Still, the hunter waited. Waited long enough to know the Zuti was not coming back. For then there were three, and though the act would not change, he liked the thought of having to strike but three more than he liked the notion of striking four.
He eased back a moment, motionless, holding himself above the earth. Listening. No wind through the trees. The squirrels had ceased their chittering. No sound except the weeping of the young and the huffing of an eager dog.
With anyone else, he should have used a bow. Somehow, that one small distinction struck him as profane for this.
If the Zuti did return, it would be too late. The baker would distract him. The hunter had seen to that—bound the fool and wrapped his eyes, and set him walking through the woods. He had played his part. Freedom was his, if only he found the courage to take it. The hunter suspected he would not.
When the moment came, he snapped his fingers and Cathal—his faithful wolf-hound—burst through the trees. He tore from the cover of the woods on anxious, loping strides, his shadows streaming across the twilit field.
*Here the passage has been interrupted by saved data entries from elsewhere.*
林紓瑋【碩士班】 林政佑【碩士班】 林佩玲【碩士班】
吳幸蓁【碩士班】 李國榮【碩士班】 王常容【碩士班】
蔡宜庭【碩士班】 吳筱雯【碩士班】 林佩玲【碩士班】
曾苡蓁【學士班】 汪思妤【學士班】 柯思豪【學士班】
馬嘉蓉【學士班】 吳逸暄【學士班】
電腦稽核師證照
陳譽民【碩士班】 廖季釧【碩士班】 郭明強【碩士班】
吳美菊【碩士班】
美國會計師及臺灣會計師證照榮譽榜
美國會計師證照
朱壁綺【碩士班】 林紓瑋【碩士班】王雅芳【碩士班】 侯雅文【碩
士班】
The hunter leapt from his perch and slit the rope that bound him there as his body sank against the dirt. He came on wordlessly, exhausted from the long night of no sleep, but lurching on for all this. The wind reeked of sage and lavender—unexpectedly sensual.
Tonight, Isaak was going to kill his brother.
The other voices were silenced. His trail followed Cathal, followed his slobbering announcement across the ground to the specks of men huddled in the blanket of leaves. He heaved over a bank and between the trees, hair snapping back in heavy chains across his face. They came for his brother as a pack.
With the gathering dampness of the morning, his mind cleared. Purpose gave it an edge. He saw them, narrowed on them, alone among the trees, their heads twisting to the sound of his hound’s sudden baying. He could see the fear—it was a collar, and it pulled them back into the realm of the living with a sharper, simpler grace.
The girl came to her feet with tears wet on her cheeks and a bow going natural to hand. The hunter strafed out of Cathal’s path with a whistle, and the hound copied him, its bounds taking on a serpentine reproach. The other did not rush as the hunter had supposed; he drew steel and kept his ground, digging in to meet the hound’s approach. An old hand. Steady.
Only Rurik did not rise. He edged and struggled, but he seemed incapable. Feeble. Even in the washed-out light, he could spy the flecks of blood that dragged him down. So close. So close.
He could see the boy’s eyes the moment he broke the line of trees: when all other eyes had laid upon his hound, when he stepped from the trees with a blade of sunlight in his hand, the breeze crying out the vengeance no flesh could steal from him.
Some people spoke in moralities. None shone behind his father’s eyes. The longer people lived, the more chance they had to see it in all its myriad shades of grey.